Search code examples
cpgbouncer

pgbouncer-rr is failing in query rewrite


I am using pgbouncer-rr to do query rewrite in a redshift cluster (pgbouncer calls rewrite_query.py to do the rewrites and here is the link for more info on this project - https://github.com/awslabs/pgbouncer-rr-patch). Pgbouncer-rr is based on pgbouncer and its code is merged into pgbouncer and started.
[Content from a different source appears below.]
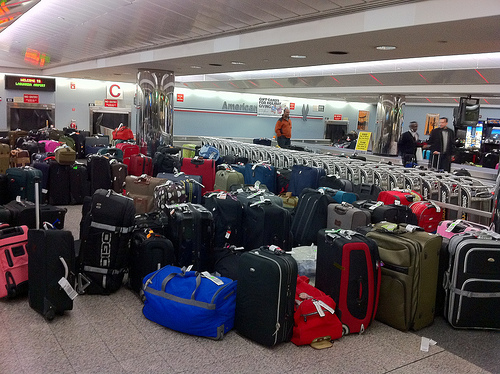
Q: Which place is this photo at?
A: It is at the airport.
I have been using it successfully to rewrite queries, but I am running into an issue when I am trying to convert an insert statement into unload to external table.
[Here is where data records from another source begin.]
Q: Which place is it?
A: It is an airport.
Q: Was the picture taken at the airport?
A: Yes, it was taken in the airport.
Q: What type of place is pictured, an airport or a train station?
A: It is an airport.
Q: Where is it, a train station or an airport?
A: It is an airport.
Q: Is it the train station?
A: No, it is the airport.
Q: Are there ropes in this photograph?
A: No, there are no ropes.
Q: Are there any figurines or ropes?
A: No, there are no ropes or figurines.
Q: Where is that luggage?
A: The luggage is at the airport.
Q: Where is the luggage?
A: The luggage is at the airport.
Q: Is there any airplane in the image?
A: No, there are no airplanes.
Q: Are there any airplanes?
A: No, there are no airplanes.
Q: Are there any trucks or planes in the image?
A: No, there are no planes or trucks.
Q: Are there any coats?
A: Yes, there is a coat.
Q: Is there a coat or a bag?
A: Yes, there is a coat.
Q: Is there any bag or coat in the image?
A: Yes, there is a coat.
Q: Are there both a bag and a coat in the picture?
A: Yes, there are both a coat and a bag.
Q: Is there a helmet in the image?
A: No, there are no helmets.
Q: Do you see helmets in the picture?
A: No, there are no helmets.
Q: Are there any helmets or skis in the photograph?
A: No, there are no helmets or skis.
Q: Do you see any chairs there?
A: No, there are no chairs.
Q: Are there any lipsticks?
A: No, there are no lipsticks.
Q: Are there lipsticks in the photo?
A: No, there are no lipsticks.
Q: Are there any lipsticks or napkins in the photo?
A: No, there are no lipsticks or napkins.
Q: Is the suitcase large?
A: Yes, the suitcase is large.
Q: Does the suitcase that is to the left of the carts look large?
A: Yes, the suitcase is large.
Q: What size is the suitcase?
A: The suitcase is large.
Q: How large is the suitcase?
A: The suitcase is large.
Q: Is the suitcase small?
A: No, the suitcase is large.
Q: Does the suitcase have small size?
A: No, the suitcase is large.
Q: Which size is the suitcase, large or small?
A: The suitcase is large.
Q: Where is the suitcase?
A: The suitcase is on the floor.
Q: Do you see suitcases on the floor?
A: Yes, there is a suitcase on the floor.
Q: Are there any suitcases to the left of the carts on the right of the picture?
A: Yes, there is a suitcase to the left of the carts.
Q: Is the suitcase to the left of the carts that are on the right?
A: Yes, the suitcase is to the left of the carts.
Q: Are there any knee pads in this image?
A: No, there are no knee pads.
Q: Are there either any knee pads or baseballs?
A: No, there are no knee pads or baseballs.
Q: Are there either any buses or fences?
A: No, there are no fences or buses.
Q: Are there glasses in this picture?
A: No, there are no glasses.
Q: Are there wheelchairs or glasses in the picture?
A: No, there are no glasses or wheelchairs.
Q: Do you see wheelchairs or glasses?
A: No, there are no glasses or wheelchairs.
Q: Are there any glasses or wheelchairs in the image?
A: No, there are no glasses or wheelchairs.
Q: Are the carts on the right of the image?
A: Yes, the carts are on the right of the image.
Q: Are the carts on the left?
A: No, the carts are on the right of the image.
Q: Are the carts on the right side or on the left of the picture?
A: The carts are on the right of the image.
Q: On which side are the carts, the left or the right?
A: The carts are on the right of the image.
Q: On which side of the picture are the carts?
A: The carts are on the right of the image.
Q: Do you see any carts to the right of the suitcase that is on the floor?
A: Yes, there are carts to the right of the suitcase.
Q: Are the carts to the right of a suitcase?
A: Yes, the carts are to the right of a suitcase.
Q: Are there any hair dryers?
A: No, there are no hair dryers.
The execution flow is pgbouncer -> rewrite.c -> pycall.c -> rewrite_query.py

In the python module I write the orig and converted sql and here is how it looks in the log - so python module is able to do the conversion without any issues.
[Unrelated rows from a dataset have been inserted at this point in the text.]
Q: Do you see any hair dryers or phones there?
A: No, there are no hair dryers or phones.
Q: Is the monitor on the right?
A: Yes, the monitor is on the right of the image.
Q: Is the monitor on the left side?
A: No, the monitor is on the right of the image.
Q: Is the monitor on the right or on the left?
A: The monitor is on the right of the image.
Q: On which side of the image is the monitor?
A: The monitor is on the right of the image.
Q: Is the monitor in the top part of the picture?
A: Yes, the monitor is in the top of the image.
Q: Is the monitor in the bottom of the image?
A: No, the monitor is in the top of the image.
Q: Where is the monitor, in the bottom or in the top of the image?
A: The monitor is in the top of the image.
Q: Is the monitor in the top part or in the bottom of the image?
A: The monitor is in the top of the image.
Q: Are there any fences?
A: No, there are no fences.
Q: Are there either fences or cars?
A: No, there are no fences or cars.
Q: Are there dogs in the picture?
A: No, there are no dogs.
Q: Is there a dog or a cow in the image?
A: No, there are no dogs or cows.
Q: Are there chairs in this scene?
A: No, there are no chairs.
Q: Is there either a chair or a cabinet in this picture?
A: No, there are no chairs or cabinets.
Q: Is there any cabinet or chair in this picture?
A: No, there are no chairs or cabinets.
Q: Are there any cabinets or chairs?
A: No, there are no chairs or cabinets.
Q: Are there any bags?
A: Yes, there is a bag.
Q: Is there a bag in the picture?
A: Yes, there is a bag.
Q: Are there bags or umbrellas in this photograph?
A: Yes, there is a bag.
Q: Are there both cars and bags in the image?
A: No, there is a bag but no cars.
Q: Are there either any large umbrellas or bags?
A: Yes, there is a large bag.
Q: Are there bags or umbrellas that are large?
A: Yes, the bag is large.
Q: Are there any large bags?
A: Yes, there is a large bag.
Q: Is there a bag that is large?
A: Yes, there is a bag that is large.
06:03:35AM on January 31, 2019 ---- INSERT INTO nm1(c1) select c1 from t
06:03:35AM on January 31, 2019 ---- CONVERTED TO:
06:03:35AM on January 31, 2019 ---- unload (' SELECT c1 FROM t' ) to 's3://mybucket/nm1/' iam_role 'arn:aws:iam::99999:role/RedshiftDefaultRole,arn:aws:iam::99999:role/RedshiftWriteAccess' ALLOWOVERWRITE ; insert into schema1.nm1_decoy select (1) from x.nm1;

But when you see the pgbouncer log, the query return unchanged.

2019-01-31 06:28:20.980 989 NOISE C-0x22ebe60: dev/[email protected]:57222 pkt='Q' len=42
2019-01-31 06:28:20.980 989 DEBUG C-0x22ebe60: dev/[email protected]:57222 rewrite_query: Username => dbuser
2019-01-31 06:28:20.980 989 DEBUG C-0x22ebe60: dev/[email protected]:57222 rewrite_query: Orig Query=> INSERT INTO nm1(c1) select c1 from t
2019-01-31 06:28:21.011 989 WARNING C-0x22ebe60: dev/[email protected]:57222 pValue right after the call PyString_AsString(pValue): unload (' SELECT c1 FROM t' ) to 's3:
//mybucket/nm1/' iam_role 'arn:aws:iam::99999:role/RedshiftDefaultRole,arn:aws:iam::99999:role/RedshiftWriteAccess' ALLOWOVERWRITE ; insert into schema1.nm1_decoy select (1) from crm_unload.nm1;
2019-01-31 06:28:21.011 989 WARNING C-0x22ebe60: dev/[email protected]:57222 Result after PyString_AsString(pValue) and in else NULL condition: (null)
2019-01-31 06:28:21.011 989 DEBUG C-0x22ebe60: dev/[email protected]:57222 query unchanged

Here is the code pgbouncer/src/pycall.c which calls rewrite_query.py module for conversion. I dont understand C data structures and how it interacts with python, just put the log slog_error statements for debugging purpose. Looks like for some reason its going into the else condition for PyString_Check(pValue) check. Why is it failing the check when pValue is a string? So basically instead of returning unload query its returning back insert statements after failing the if PyString_Check(pValue) check.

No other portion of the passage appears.